I have always thought it odd that people complain about Medicare reimbursement.  At least their fees are transparent.  They are available for all to see.  And they are the same for any given region.

Not so for commercial payers.  They can pay one physician twice as much as another for doing the same thing.  And often, you won't even know how much a plan pays for a certain CPT code until you submit it for the first time.

There is one payer in our area who is notorious for poor reimbursement.  As such, we are among the last practices in our specialty who still take it.  And thus far, they have been unwilling to negotiate better rates.  We are seriously considering dropping them.  As a business person, it seems the only logical thing to do.  As a physician...ah, and therein lies the rub.

Medicine is very different from other businesses.  It is a vocation.  A calling.  A service.  People fully understand (although they may not be happy about it) when a business has to raise its prices because the cost of gas went up.  People will pay $200 a month for cell phone service and $50 a pop for a mani-pedi, and if the business says, "Well, due to inflation, we need to raise our prices too" they accept that. But healthcare professionals are supposed to look past the ugliness of business and provide service regardless.  But somehow, we need to keep employees paid, keep a roof over our head, and buy the supplies we need to keep providing quality care.  But physician offices can't raise prices.  All we can do is attempt to negotiate with payers and when that fails, well, then we have to drop them.  Patients can either find another practice or agree to pay cash.  And, they can call their insurance company and tell them that they need to come to the table because there is no one in the area that participates anymore because they refuse to increase reimbursement.  They also refuse to pay for many tests and drugs, but that's a whole other rant.

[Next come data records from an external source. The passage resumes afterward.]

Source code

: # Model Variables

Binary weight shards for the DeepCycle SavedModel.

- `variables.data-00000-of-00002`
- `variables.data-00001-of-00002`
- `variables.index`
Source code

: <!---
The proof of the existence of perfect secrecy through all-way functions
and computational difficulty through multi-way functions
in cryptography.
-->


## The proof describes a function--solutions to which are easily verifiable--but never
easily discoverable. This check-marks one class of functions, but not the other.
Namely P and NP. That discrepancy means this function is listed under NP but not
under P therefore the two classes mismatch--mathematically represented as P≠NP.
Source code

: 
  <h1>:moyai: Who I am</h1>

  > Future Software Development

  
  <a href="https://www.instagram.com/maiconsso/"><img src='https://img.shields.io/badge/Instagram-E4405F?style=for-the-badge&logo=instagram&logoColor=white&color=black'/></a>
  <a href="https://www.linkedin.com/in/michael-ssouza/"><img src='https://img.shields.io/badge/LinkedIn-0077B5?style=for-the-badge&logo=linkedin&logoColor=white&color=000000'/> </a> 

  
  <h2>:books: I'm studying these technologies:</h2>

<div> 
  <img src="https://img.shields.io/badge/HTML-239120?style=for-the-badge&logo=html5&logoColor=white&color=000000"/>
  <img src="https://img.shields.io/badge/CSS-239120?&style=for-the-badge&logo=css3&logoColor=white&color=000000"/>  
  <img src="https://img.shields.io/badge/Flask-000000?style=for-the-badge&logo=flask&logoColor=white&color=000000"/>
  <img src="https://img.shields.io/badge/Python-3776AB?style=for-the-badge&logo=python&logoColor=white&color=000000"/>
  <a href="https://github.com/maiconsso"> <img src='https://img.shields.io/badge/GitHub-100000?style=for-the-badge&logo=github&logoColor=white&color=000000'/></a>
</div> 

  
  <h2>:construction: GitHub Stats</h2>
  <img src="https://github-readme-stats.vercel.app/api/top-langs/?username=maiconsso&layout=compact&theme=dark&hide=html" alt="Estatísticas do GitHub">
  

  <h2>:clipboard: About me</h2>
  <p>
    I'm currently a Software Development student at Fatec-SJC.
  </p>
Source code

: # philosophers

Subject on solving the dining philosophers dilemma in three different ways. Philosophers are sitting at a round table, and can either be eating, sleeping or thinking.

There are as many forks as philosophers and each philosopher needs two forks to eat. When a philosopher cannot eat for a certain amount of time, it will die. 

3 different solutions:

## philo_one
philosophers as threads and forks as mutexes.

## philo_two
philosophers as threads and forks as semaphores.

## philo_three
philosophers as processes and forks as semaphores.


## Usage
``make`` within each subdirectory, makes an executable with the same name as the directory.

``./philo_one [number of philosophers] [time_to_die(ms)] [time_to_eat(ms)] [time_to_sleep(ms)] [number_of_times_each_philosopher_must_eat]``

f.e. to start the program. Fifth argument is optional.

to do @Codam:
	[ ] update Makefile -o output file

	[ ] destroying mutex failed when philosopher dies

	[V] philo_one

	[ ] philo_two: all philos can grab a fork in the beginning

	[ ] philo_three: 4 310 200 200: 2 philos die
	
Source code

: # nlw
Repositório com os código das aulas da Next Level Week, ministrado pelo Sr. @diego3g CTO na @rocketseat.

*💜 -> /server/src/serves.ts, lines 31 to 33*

Informing the insurance company seems pretty straight-forward.  Again, as a business owner, I don't think it will be difficult.  But as a physician, and one who sees patients for years because they have chronic medical illnesses, how do I tell the patients that I will no longer participate in their plan without sounding heartless and greedy.  One colleague says that I do not need to extend an explanation  I can merely need to inform them of the decision.  That seems impersonal to me.  Maybe that is the right way to look at it, but it seems harsh. I've known some of these patients for five years or more.  Granted, I am not dismissing them from the practice, they are welcome to see us out of network.  They would just need to pay us and then try to get reimbursed by their plan. 

This will be the first of probably several plans over the years that we will drop.  I have toyed with the idea of going "cash only" for a while.  This may be the start.